Students will be capable of analyzing and solving problems in the broad spectrum of the distributed systems domain:

  • Streaming communications and optimized distributed playback of multimedia content (minimum waiting time for smooth reproduction).
  • Physical clocks synchronization using various algorithms.
  • Assignment of Lamport logical, vector and causal clocks.
  • Performing ordered multicast (total and causal).
  • Executing distributed mutual exclusion and leader election algorithms.
  • Concurrency control of distributed transactions (locks and pessimistic concurrency control).
  • Calculation of distributed snapshots.
  • Consistency control for distributed storage and use of distribution and consistency protocols.
  • Fault tolerance evaluation in distributed systems, reliable group communication, distributed commit and recovery.
  • Common data representation.
  • Comparative evaluation of physical layer architectures for distributed systems.
  • Performance evaluation, techno-economic and SWOT analysis of distributed systems.
  • Performance optimization of distributed systems, masking communications behind computation.

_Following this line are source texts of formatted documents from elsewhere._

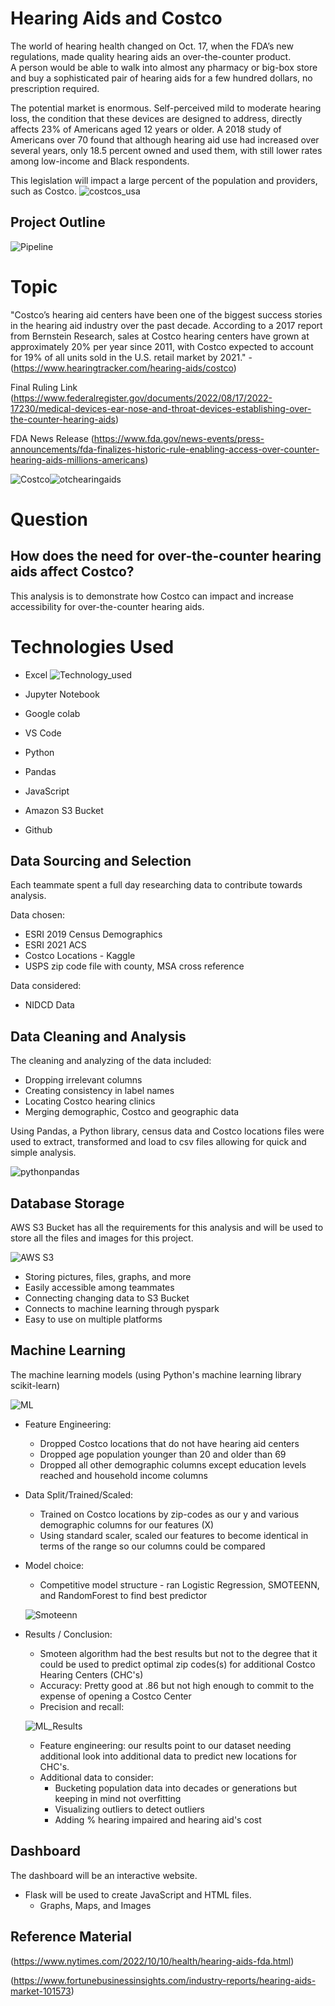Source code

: # Hearing Aids and Costco 

The world of hearing health changed on Oct. 17, when the FDA’s new regulations, made quality hearing aids an over-the-counter product.  
A person would be able to walk into almost any pharmacy or big-box store and buy a sophisticated pair of hearing aids for a few hundred 
dollars, no prescription required.

The potential market is enormous. Self-perceived mild to moderate hearing loss, the condition that these devices are designed to address,
directly affects 23% of Americans aged 12 years or older. A 2018 study of Americans over 70 found that although hearing aid use had 
increased over several years, only 18.5 percent owned and used them, with still lower rates among low-income and Black respondents.

This legislation will impact a large percent of the 
population and providers, such as Costco.
                ![costcos_usa](https://user-images.githubusercontent.com/107228424/200981711-8219e56b-78be-4d7d-8007-3be839e69954.jpg)


## Project Outline
![Pipeline](https://user-images.githubusercontent.com/106329824/199831320-92068c49-9c88-4a62-8ea3-e39746a44c0d.png)



# Topic
"Costco’s hearing aid centers have been one of the biggest success stories in the hearing aid industry over the past decade. According to 
a 2017 report from Bernstein Research, sales at Costco hearing centers have grown at approximately 20% per year since 2011, with Costco 
expected   to account for 19% of all units sold in the U.S. retail market by 2021." - (https://www.hearingtracker.com/hearing-aids/costco)

Final Ruling Link
(https://www.federalregister.gov/documents/2022/08/17/2022-17230/medical-devices-ear-nose-and-throat-devices-establishing-over-the-counter-hearing-aids)

FDA News Release
(https://www.fda.gov/news-events/press-announcements/fda-finalizes-historic-rule-enabling-access-over-counter-hearing-aids-millions-americans)

![Costco](https://user-images.githubusercontent.com/106329824/198686685-262efbd1-3de0-4bf0-88a5-2c8d7df4ffd9.png)![otchearingaids](https://user-images.githubusercontent.com/106329824/199606602-171e9107-1f56-42ec-9bdd-1b2b28147a59.jpg)  


# Question
## How does the need for over-the-counter hearing aids affect Costco?
This analysis is to demonstrate how Costco can impact and increase accessibility for over-the-counter hearing aids. 



# Technologies Used
  * Excel                               ![Technology_used](https://user-images.githubusercontent.com/107228424/200983007-9034c14a-1c72-4ae5-ae0b-7abbc7ed7ebd.jpg)

  * Jupyter Notebook
  * Google colab
  * VS Code
  * Python
  * Pandas
  * JavaScript
  * Amazon S3 Bucket
  * Github




## Data Sourcing and Selection
Each teammate spent a full day researching data to contribute towards analysis. 

Data chosen: 
* ESRI 2019 Census Demographics
* ESRI 2021 ACS
* Costco Locations - Kaggle
* USPS zip code file with county, MSA cross reference

Data considered: 
* NIDCD Data


## Data Cleaning and Analysis
The cleaning and analyzing of the data included:
* Dropping irrelevant columns
* Creating consistency in label names
* Locating Costco hearing clinics
* Merging demographic, Costco and geographic data 

Using Pandas, a Python library, census data and Costco locations files were used to extract, transformed and load to csv 
files allowing for quick and simple analysis.


![pythonpandas](https://user-images.githubusercontent.com/106329824/198712252-15bc5708-b21f-42c9-962d-f5e414c02b97.jpg)



## Database Storage
AWS S3 Bucket has all the requirements for this analysis and will be used to store all the files and images for this project.

![AWS S3](https://user-images.githubusercontent.com/106329824/198686111-b3f238c1-1930-44ac-9c12-cb1bc2f3882d.jpg)


* Storing pictures, files, graphs, and more
* Easily accessible among teammates
* Connecting changing data to S3 Bucket
* Connects to machine learning through pyspark
* Easy to use on multiple platforms



## Machine Learning
The machine learning models (using Python's machine learning library scikit-learn)  

![ML](https://user-images.githubusercontent.com/106329824/198689906-7dbebcf9-14e0-456e-b50f-7dab7ee06345.jpg)


* Feature Engineering:
  - Dropped Costco locations that do not have hearing aid centers
  - Dropped age population younger than 20 and older than 69
  - Dropped all other demographic columns except education levels reached and household income columns  
 
* Data Split/Trained/Scaled:
  - Trained on Costco locations by zip-codes as our y and various demographic columns for our features (X)
  - Using standard scaler, scaled our features to become identical in terms of the range so our columns could be compared

* Model choice:     
  * Competitive model structure - ran Logistic Regression, SMOTEENN, and RandomForest to find best predictor
  
  ![Smoteenn](https://user-images.githubusercontent.com/107228424/201185080-a5ca6f16-cc75-4fff-ba4b-1615ca6083b6.jpg)

 
* Results / Conclusion:
  - Smoteen algorithm had the best results but not to the degree that it could be used to predict optimal zip codes(s) 
    for additional Costco Hearing Centers (CHC's)    
  - Accuracy: Pretty good at .86 but not high enough to commit to the expense of opening a Costco Center
  - Precision and recall:
  
   ![ML_Results](https://user-images.githubusercontent.com/107228424/200046000-230dd27f-511d-4f92-811c-43c779d8c4cb.jpg) 
    
  - Feature engineering: our results point to our dataset needing additional look into additional data to predict new locations for CHC's.  
  - Additional data to consider:
    + Bucketing population data into decades or generations but keeping in mind not overfitting
    + Visualizing outliers to detect outliers
    + Adding % hearing impaired and hearing aid's cost


## Dashboard

The dashboard will be an interactive website. 
* Flask will be used to create JavaScript and HTML files.
  * Graphs, Maps, and Images


## Reference Material
(https://www.nytimes.com/2022/10/10/health/hearing-aids-fda.html)

(https://www.fortunebusinessinsights.com/industry-reports/hearing-aids-market-101573)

In addition, students will be capable of analyzing, designing and evaluating complex distributed systems relying on fundamental algorithms and middleware mechanisms, as well as developing distributed system applications using frameworks and middleware for distributed systems, such as the procedural RPC and object oriented RMI frameworks, network programming sockets, MPI programming, the Hadoop and Spark modern development frameworks etc.

Course Contents

  • Introduction to Distributed Systems
  • Higher layer architecture, distributed systems transparencies, scalability, physical layer and operating system for distributed systems, middleware, synchronization semantics in communications, client-server model.
  • Communications
  • Network protocols, request-reply protocol, RPC model, message passing, common data representation, DCE, RMI model, persistency and synchronization in communications sockets, MPI.
  • Synchronization
  • Clock synchronization, logical (Lamport) time, total ordered mulicast, causal ordered multicast, distributed mutual exclusion, leader election, global states and distributed snapshots, distributed transactions.
  • Fault tolerance
  • Concensus and agreement in problemtic systems, reliable client-server communication, reliable communication in a group, distributed commit, recovery.
  • Consistency and replication
  • Data and client consistency models, distribution protocols, consistency protocols.
  • Jana RMI object oriented distributed applications development platform
  • RMI development synopsis, whiteboard and taskbag case studies

During the course, students are invited to develop a programming project, which helps them familiarize with the design and implementation of distributed systems.

Recommended Readings

  • Tanenabum A. & Van Steen M. (2017): Distributed Systems, 3th Edition, Pearson Education, Inc.
  • Coulouris G., Dollimore J., Kindberg T. (2011): Distributed Systems: Concepts and Design, 5th Edition, Addison Wesley.
  • Cavouras Ι., Meles Ι., Xylomenos G., Roukounaki Α. (2011): Distributed Systems with Java: Computer Systems Vol. ΙΙΙ, Kleidarithmos Publishing (in Greek).
  • Pacheco P. (2011): An Introduction to Parallel Programming, Elsevier, Inc.
  • Papadakes S., Diamantaras Κ. (2012): Programming and Architecture of Parallel Processing Systems, Kleidarithmos Publishing (in Greek).